Pouvez-vous quantifier cet effort nécessaire ?

Pour atteindre l'objectif présidentiel de 500 000 logements par an, il faudrait que le ratio s'établisse à 17,6 logements pour 1000 ménages (voir graphique, ligne rouge à pois jaunes). Réagissons ! Car la pression de la demande en logements, déjà forte aujourd'hui, le sera encore davantage demain. En effet, la France bénéficie d'une démographie dynamique, l'espérance de vie s'allonge encore et les modes d'habitat continuent de se diversifier. Les pouvoirs publics ne peuvent continuer à ignorer cette forte demande.

Ce chiffre des 500 000 semblait pourtant faire consensus dans la classe politique.

Oui et plus globalement celui de la nécessité d'un effort de construction important pendant un certain nombre d'années. En 2006-2007, la France enregistrait 465 000 mises en chantier par an, soit 17,4 logements pour 1 000 ménages ou 55 % de plus qu'aujourd'hui. Remis dans son contexte, le chiffre de 500 000 logements était donc emblématique mais pas inatteignable. Or ce qui n'est pas construit aujourd'hui est malheureusement perdu définitivement, reporté sur les générations futures.

Que faire pour construire plus ?

Les mesures déjà prises en faveur de la construction locative sociale permettront de produire au mieux 120 000 unités par an, auxquelles s'ajouteront peut-être quelque 20 000 logements intermédiaires si les investisseurs institutionnels jouent le jeu. Le reste, c'est-à-dire l'essentiel, ne pourra pas se faire sans relancer massivement l'accession à la propriété. Or cette dernière est devenue tabou, mise à mal par des discours purement idéologiques.

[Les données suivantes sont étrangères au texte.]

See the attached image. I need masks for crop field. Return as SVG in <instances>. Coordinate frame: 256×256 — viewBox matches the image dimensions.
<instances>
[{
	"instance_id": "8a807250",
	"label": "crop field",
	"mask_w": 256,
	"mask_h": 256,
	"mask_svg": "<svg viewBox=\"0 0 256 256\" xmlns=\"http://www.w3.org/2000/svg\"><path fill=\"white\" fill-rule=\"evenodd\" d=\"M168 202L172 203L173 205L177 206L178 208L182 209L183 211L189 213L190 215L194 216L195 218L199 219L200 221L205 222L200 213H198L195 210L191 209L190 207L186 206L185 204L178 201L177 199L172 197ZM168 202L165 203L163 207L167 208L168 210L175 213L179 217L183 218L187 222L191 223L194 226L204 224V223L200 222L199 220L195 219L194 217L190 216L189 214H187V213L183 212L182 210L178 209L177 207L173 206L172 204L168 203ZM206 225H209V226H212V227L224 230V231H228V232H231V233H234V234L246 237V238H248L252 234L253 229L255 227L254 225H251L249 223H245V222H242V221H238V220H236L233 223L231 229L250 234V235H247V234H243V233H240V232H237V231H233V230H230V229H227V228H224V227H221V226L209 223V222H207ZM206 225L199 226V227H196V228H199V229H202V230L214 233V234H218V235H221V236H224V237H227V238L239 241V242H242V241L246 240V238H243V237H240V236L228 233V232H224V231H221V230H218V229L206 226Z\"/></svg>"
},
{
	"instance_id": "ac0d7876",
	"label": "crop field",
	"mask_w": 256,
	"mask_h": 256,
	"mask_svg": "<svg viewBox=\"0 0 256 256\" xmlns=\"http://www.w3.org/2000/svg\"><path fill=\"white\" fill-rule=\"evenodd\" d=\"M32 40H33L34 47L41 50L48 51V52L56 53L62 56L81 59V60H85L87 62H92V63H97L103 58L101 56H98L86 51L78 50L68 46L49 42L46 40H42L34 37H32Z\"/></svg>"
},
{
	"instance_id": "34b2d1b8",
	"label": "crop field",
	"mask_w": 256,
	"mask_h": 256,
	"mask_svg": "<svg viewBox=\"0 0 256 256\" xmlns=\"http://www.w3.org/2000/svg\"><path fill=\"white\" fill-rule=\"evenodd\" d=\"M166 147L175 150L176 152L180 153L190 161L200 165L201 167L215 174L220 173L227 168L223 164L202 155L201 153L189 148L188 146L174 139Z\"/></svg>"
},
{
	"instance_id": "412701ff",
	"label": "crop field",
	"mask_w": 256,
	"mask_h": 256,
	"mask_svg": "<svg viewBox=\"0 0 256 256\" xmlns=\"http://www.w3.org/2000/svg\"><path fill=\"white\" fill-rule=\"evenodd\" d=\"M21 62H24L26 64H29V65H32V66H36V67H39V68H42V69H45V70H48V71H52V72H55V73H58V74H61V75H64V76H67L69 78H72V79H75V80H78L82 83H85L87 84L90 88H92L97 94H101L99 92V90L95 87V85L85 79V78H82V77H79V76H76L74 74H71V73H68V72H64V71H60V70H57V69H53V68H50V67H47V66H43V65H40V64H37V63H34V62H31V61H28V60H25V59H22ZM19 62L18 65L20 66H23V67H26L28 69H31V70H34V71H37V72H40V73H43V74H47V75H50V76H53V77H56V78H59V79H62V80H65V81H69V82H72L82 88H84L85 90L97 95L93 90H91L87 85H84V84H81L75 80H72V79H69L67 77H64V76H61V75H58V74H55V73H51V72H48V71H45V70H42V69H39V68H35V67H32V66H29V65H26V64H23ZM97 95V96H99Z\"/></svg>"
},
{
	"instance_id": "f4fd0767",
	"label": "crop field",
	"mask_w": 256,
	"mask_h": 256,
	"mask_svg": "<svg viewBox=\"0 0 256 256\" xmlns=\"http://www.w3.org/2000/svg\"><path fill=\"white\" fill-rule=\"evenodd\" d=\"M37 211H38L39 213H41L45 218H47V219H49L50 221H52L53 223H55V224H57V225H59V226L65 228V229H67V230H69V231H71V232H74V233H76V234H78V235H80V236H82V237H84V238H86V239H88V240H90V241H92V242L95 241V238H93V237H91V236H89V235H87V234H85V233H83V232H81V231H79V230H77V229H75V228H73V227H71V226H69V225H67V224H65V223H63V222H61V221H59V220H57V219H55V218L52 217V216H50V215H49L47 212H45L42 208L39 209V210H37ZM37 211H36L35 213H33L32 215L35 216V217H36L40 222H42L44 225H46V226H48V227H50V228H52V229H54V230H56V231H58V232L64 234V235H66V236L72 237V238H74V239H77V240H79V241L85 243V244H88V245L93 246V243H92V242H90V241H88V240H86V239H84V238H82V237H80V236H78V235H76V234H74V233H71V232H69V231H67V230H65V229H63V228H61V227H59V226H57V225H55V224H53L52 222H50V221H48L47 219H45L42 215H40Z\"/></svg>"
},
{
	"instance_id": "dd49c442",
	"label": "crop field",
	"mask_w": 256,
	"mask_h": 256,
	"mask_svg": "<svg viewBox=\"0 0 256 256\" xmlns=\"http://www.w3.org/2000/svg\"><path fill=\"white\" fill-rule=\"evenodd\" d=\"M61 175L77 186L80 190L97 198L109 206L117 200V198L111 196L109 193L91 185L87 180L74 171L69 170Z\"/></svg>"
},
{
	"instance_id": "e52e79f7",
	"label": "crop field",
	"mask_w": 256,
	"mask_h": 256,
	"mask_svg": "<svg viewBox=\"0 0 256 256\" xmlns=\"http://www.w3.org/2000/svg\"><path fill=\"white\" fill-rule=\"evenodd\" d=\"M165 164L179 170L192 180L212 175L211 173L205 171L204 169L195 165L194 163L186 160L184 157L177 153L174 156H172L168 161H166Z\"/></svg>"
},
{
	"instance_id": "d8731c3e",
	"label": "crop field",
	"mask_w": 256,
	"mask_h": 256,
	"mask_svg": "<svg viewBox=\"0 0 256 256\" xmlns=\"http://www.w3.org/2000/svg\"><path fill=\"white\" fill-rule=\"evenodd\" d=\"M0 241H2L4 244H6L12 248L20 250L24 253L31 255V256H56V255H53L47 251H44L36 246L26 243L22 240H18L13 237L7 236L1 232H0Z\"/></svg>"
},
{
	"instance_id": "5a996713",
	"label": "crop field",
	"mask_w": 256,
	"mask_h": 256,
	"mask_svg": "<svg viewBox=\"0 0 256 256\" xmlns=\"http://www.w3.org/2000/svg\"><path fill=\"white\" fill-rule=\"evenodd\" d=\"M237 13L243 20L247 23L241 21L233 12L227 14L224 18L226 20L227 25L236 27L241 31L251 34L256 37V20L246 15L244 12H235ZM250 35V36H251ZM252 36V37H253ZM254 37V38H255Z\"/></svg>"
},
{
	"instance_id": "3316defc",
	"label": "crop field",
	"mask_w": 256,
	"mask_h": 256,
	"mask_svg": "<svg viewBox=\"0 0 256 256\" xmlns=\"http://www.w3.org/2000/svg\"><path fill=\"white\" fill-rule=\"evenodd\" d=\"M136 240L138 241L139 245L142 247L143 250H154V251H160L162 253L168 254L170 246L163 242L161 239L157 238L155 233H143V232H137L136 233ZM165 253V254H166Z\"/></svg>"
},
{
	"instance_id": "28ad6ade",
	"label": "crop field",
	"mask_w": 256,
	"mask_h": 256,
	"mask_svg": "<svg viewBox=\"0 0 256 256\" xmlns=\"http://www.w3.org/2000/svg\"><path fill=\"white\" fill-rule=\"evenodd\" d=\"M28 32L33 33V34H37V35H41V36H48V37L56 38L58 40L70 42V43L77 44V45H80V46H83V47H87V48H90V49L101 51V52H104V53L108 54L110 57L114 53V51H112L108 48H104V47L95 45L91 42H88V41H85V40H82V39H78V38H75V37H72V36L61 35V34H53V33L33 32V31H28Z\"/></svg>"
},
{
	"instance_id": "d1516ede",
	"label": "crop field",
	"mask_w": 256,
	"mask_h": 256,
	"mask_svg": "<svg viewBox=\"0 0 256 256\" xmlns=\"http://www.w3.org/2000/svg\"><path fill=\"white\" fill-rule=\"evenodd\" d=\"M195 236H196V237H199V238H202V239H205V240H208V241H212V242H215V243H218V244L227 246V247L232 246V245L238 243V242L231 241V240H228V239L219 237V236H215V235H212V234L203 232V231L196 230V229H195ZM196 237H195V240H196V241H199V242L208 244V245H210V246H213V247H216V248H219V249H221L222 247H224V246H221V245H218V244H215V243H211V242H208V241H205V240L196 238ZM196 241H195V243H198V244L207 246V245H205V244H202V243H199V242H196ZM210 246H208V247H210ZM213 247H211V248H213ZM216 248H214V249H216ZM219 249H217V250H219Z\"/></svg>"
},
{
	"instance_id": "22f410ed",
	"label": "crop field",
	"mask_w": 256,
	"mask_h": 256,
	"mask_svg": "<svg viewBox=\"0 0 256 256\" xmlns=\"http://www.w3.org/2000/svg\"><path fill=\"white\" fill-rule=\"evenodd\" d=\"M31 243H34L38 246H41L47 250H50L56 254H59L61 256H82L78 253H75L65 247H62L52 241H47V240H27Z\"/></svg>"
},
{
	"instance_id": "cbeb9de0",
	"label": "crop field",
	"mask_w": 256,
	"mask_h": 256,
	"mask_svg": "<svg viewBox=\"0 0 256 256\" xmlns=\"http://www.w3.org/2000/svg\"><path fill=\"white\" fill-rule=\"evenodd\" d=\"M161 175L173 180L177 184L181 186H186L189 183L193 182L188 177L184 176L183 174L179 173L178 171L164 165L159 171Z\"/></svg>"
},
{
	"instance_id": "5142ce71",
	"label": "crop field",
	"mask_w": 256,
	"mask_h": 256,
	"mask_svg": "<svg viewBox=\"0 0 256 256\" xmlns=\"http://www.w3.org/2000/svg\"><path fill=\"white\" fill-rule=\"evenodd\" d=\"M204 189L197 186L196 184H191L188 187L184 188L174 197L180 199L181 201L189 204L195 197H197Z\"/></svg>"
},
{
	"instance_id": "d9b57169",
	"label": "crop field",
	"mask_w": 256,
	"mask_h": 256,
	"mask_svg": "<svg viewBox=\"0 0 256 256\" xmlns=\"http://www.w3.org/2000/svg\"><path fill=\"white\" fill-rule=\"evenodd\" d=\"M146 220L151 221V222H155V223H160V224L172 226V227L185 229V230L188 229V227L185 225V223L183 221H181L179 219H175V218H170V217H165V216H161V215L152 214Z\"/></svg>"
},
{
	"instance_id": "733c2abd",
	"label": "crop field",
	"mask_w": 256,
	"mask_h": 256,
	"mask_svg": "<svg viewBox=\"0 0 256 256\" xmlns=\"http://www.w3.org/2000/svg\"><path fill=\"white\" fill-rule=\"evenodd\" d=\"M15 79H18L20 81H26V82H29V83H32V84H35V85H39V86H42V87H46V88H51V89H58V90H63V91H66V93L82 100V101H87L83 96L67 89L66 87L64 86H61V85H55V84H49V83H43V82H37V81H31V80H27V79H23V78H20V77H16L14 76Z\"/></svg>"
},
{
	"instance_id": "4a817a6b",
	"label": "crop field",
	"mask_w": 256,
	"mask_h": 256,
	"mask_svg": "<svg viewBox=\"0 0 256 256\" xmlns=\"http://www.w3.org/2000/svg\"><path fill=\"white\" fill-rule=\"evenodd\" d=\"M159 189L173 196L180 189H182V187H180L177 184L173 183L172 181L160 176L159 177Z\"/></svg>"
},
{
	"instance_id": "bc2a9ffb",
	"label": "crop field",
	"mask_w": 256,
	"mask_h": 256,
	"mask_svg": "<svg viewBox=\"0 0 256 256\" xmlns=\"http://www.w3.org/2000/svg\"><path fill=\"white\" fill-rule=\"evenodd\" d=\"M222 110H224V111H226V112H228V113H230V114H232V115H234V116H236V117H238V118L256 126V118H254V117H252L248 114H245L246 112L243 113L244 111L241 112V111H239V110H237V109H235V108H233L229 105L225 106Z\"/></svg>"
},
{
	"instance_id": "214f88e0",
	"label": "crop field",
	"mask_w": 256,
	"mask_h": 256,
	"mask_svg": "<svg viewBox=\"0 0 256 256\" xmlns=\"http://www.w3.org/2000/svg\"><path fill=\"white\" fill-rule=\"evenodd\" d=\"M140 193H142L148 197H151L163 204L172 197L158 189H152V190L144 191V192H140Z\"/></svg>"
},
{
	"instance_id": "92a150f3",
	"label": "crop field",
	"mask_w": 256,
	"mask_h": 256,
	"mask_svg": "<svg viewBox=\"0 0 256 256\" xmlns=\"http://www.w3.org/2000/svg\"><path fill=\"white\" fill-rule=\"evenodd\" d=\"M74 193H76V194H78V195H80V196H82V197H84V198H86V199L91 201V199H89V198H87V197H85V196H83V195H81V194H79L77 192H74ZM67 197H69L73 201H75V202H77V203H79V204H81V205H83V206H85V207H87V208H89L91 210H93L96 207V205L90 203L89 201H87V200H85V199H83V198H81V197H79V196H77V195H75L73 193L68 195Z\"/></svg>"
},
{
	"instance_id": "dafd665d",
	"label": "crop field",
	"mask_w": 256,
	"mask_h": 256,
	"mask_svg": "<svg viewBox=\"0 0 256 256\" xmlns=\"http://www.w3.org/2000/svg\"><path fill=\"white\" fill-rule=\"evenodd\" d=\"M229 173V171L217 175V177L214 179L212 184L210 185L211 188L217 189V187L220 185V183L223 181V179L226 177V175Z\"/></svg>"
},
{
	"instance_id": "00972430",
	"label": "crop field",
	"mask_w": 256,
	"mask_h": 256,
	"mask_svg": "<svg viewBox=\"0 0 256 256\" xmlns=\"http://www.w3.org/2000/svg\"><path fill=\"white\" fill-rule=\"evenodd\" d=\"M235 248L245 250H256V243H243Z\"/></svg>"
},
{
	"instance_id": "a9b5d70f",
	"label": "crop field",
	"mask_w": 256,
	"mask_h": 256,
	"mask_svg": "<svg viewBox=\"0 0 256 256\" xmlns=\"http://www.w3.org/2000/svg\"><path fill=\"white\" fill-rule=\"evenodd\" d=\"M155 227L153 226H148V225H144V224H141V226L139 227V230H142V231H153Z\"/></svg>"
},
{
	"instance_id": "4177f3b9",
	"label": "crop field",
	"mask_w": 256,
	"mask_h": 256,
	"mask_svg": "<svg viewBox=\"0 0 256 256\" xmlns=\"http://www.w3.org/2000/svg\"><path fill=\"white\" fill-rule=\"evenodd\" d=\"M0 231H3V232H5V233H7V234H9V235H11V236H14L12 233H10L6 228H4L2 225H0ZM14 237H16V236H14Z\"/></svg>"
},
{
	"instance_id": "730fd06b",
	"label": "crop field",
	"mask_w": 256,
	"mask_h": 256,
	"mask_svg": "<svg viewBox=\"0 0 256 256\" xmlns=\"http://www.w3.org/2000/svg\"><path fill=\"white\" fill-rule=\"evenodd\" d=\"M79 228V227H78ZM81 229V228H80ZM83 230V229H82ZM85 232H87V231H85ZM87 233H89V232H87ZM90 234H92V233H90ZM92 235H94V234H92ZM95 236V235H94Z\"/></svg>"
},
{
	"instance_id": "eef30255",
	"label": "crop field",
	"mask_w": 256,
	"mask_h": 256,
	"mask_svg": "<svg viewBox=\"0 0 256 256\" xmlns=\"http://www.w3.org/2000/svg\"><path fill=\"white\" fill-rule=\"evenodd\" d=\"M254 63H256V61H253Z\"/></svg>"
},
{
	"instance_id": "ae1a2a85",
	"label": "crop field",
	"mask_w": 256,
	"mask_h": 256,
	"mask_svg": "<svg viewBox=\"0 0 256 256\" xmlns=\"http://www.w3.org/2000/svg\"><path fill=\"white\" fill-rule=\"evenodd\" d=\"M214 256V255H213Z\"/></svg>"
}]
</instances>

Comment relancer sensiblement et durablement la production de logements en accession?

La France a pourtant la chance de disposer, grâce au circuit des fonds d'épargne (Livret A, Livret développement durable), de ressources longues à bas coût permettant de faire face à des engagements impossibles à honorer autrement. Elle y avait d'ailleurs fait appel dans les années 1970 pour financer des prêts à l'accession sociale.

Cela vous parait-il possible aujourd'hui ?

A situation exceptionnelle, réponse exceptionnelle. Cet accès aux fonds d'épargne pourrait être limité dans le temps et octroyé sous condition de ressources, au bénéfice des ménages modestes qui sont sortis de l'accession, non pas à cause des taux d'intérêt - qui n'ont jamais été aussi bas - mais faute d'apport personnel. Un prêt adossé au livret A, même s'il n'est pas à taux zéro, peut en effet être constitutif d'apport personnel. Et si sa distribution est banalisée comme le Livret A, on retrouve un effet de levier aussi puissant que le PTZ initial. Evidemment, on peut toujours trouver des arguments pour ne pas faire. Mais cette piste mérite d'être étudiée de près tant l'enjeu est important en termes d'emploi aujourd'hui et de responsabilité vis-à-vis des générations futures. Mais également pour espérer approcher l'objectif présidentiel.